By Adam Lass, Editor-in-Chief, TFN's Market Report

The real estate “wisdom gap” continues to offer a stellar opportunity for investors savvy enough to read below the fold


“Below the fold” is a phrase pretty much guarantied to befuddle young adults who have never enjoyed hanging from a real leather subway strap whilst perusing a genuine physical copy of their morning newspaper.

The trick was to fold the paper in just the right fashion so as to able to hold it in one hand and read it without falling down or losing track of one’s briefcase. Properly done, a person could pick up on breaking stories before arriving at Chambers Street Station in lower Manhattan.

With this habit in mind, publishers placed their most lurid headlines on the top half of the paper, leaving critical details either on the lower half (below the fold), or worse yet, sentenced to the hinterland of Page 6. This habit has continued to this day, only now the juicy stuff is placed on the front “page” of a Web site, and the critical details require six or seven “clicks” of a mouse to uncover.

An example: Above the fold, we read that the National Association of Realtors has “revised” (read: downgraded) its 2007 forecast for existing home sales some 5.33% from 6.38 million to 6.04 million. New home sales have been similarly downgraded. Last year saw sales of 1.1 million. In 2007 we should now only expected to see 852,000. What’s more, 2008 should be worse. We are told that homebuilders can look forward to moving a paltry 848,000 units.
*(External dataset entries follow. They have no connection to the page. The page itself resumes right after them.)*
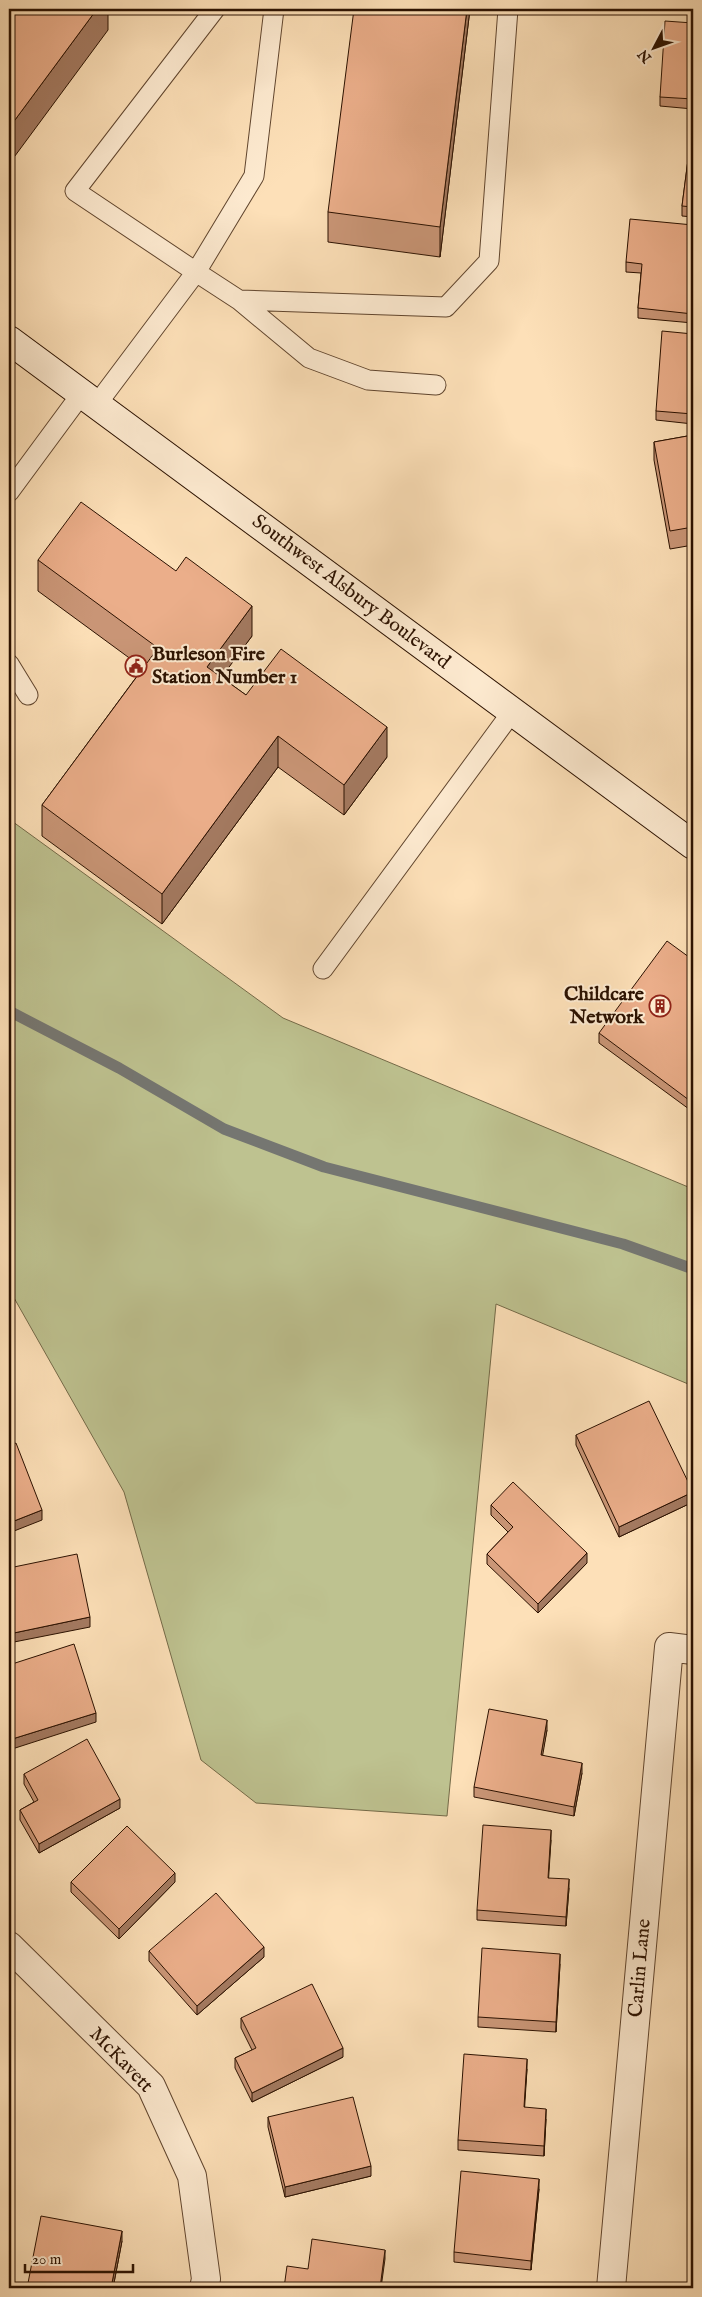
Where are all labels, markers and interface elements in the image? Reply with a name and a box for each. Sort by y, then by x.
north arrow [630,22,680,72]
text: N [634,45,656,67]
street label: Southwest Alsbury Boulevard [247,509,455,675]
place label: Burleson Fire Station Number 1 [152,642,297,690]
public building icon: Burleson Fire Station Number 1 [124,654,148,678]
place label: Childcare Network [564,982,645,1030]
building icon: Childcare Network [648,994,672,1018]
street label: Carlin Lane [623,1918,657,2018]
street label: McKavett [84,2022,158,2098]
scale bar [25,2242,132,2274]
text: 20 m [32,2250,62,2269]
Thus we have the doom and gloom of the unwinding real estate crisis, collapsing banks and blood in the streets holding sway above the fold. However, on “page sixes” across the nation, an entirely different story is playing out. Here, deep in the hidden bowels of the biz pages, we read that professional real estate managers are enjoying quite a renaissance.
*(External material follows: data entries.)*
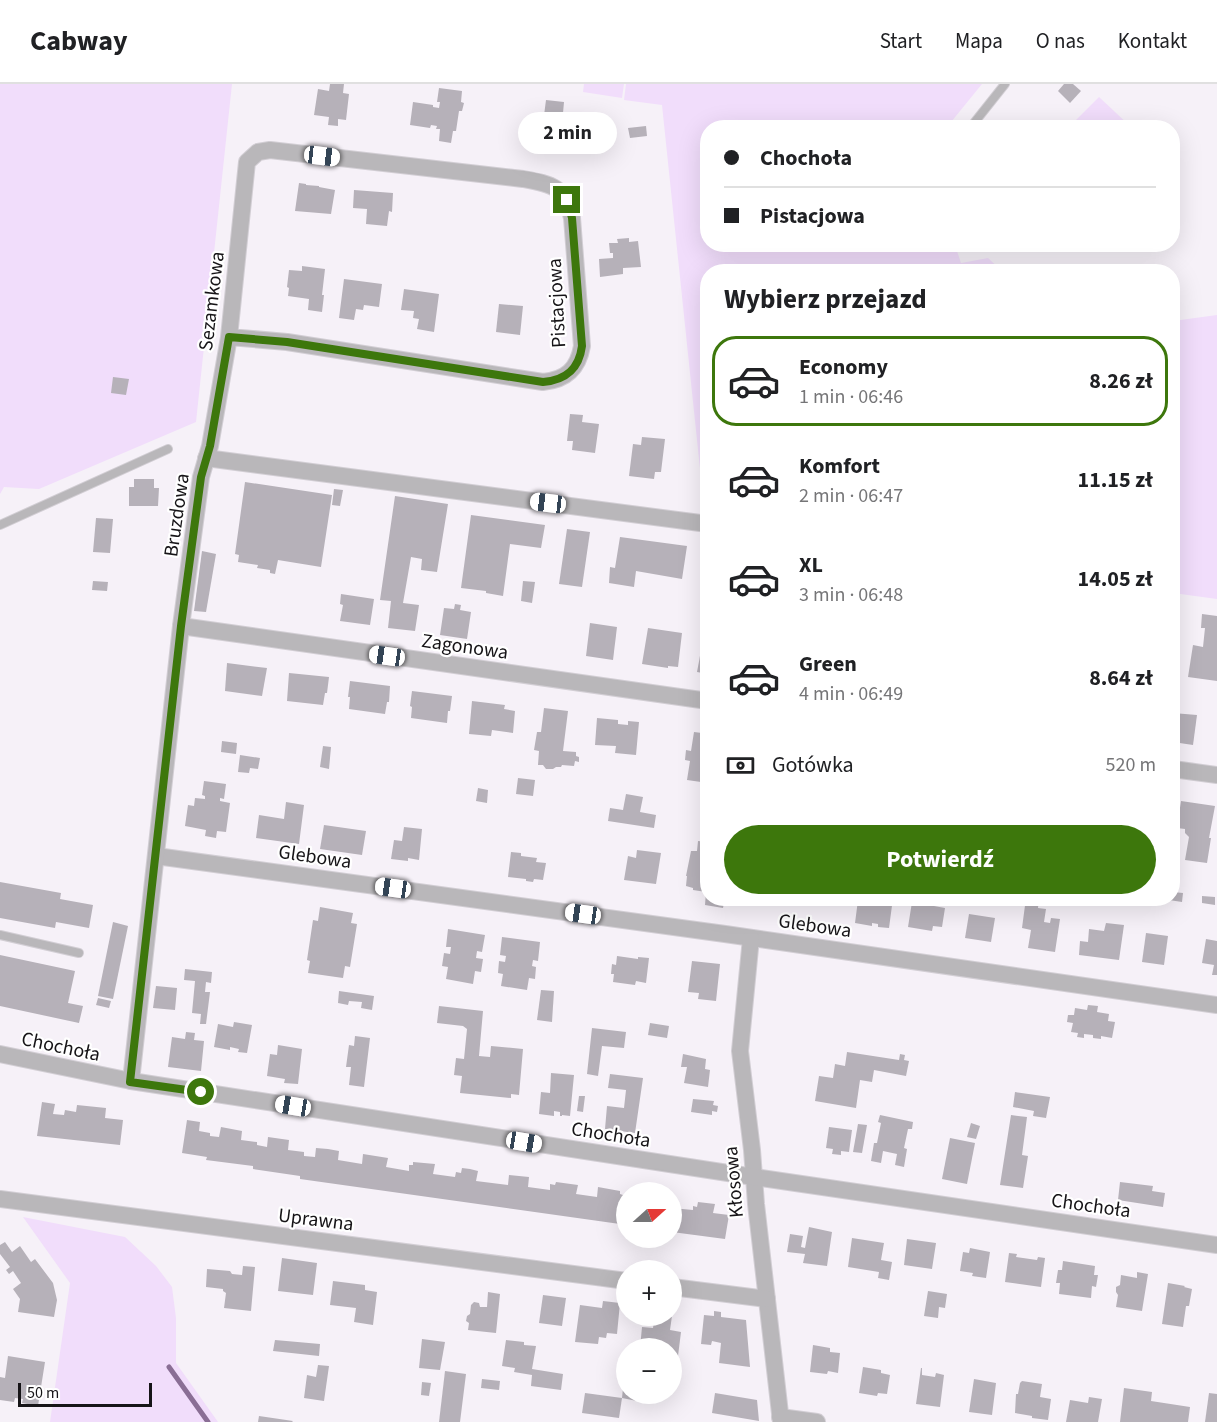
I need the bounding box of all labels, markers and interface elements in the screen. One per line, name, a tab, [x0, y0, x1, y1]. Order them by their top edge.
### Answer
text: Cabway	[30, 21, 128, 61]
text: Start	[880, 26, 922, 56]
text: Mapa	[955, 26, 1003, 56]
text: O nas	[1036, 26, 1085, 56]
text: Kontakt	[1118, 26, 1187, 56]
callout: 2 min	[518, 113, 616, 155]
text: 2 min	[543, 119, 592, 147]
text: Chochoła	[760, 142, 852, 174]
car	[303, 145, 341, 167]
route end	[553, 186, 580, 213]
text: Pistacjowa	[760, 200, 865, 232]
street label: Sezamkowa	[192, 250, 232, 352]
street label: Pistacjowa	[541, 257, 573, 348]
text: Wybierz przejazd	[724, 280, 927, 319]
text: Economy	[799, 351, 888, 383]
icon: car	[727, 354, 781, 408]
text: 8.26 zł	[1089, 365, 1153, 397]
text: 1 min · 06:46	[799, 383, 903, 411]
text: Komfort	[799, 450, 880, 482]
icon: car	[727, 453, 781, 507]
text: 11.15 zł	[1078, 464, 1153, 496]
street label: Bruzdowa	[157, 472, 197, 559]
text: 2 min · 06:47	[799, 482, 903, 510]
car	[529, 492, 567, 514]
text: XL	[799, 549, 823, 581]
icon: car	[727, 552, 781, 606]
text: 14.05 zł	[1078, 563, 1153, 595]
text: 3 min · 06:48	[799, 581, 903, 609]
street label: Zagonowa	[420, 627, 510, 667]
car	[368, 645, 406, 667]
text: Green	[799, 648, 857, 680]
icon: car	[727, 651, 781, 705]
text: 8.64 zł	[1089, 662, 1153, 694]
text: 4 min · 06:49	[799, 680, 903, 708]
icon: cash	[724, 749, 757, 782]
text: Gotówka	[772, 749, 854, 781]
text: 520 m	[1106, 751, 1156, 779]
button: Potwierdź	[724, 825, 1156, 894]
street label: Glebowa	[277, 838, 353, 876]
car	[374, 877, 412, 899]
car	[564, 903, 602, 925]
street label: Glebowa	[777, 907, 853, 945]
street label: Chochoła	[19, 1025, 103, 1069]
route start	[187, 1078, 214, 1105]
car	[274, 1094, 312, 1118]
street label: Chochoła	[569, 1115, 653, 1155]
car	[505, 1130, 543, 1154]
street label: Kłosowa	[717, 1145, 751, 1219]
north arrow	[616, 1182, 682, 1248]
map controls	[616, 1182, 682, 1404]
street label: Chochoła	[1049, 1187, 1132, 1225]
street label: Uprawna	[276, 1201, 355, 1239]
button: +	[616, 1260, 682, 1326]
button: −	[616, 1338, 682, 1404]
scale bar	[18, 1380, 152, 1408]
text: 50 m	[27, 1382, 59, 1404]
Some examples of same: The Indianapolis-based Simon Properties Group’s (SPG: NYSE) historical performance and current valuation is so strong, it’s share price has been upgraded to “outperform” by Credit Suisse. Credit Suisse’ John Stewart was positively effusive, noting that SPG was trading at a 21% discount to the value of its properties.

Specifically, Stewart was intrigued by SPG’s funds from operations figures (FFO). FFO adds such items as amortization and depreciation back into net income. He estimates that SPG executives’ planned $200 million stock repurchase will add some 3 cents per share in 2008. As informative as it may be, this sort of complex trading theorem is far too unwieldy for that sacred acreage above the fold.

So, too, was the news that one of the nation’s largest owners of office and retail property, Vornado Realty Trust (VNO: NYSE), beat second-quarter estimates for its own FFO by nearly 5%. In point of fact, Wall Street had been expecting this critical measurement of a REIT’s health would lose ground. Instead, VNO managed to move its FFO from $1.49 to $1.72 per share.

Rounding out the recent news was a third major player in this arena, ProLogis’ (PLD: NYSE) announcement that its Q2 FFO is up a full 35%, beating estimates by more than 9%. What’s more, Prologis brags that, unlike the homebuilders with their massive multiyear inventory overhang, it foresees nothing but chronic inventory shortfalls and rapid occupancies ahead, leading it to raise its 2007 forecasts for FFO another 7%.

Fortunately for those of you who are witty enough to penetrate past the gory headlines, there is money to be made from this “wisdom gap.” Clearly, these REITs have been unfairly tarred by the name they share with builders like Hovnanian (HOV: NYSE) and Toll Brothers (TOL: NYSE).

This has created a stellar opportunity to pick up shares of either these individual REITs or an ETF bundling the same, such as the Dow Jones U.S. Real Estate Index Fund (IYR: AMEX) -- at a tremendous discount.

As I sit to write, the IYR is trading around $75 per share. We could easily see this ETF put on some $20 by the end of the year. Select deployment of call options could triple that 27% gain.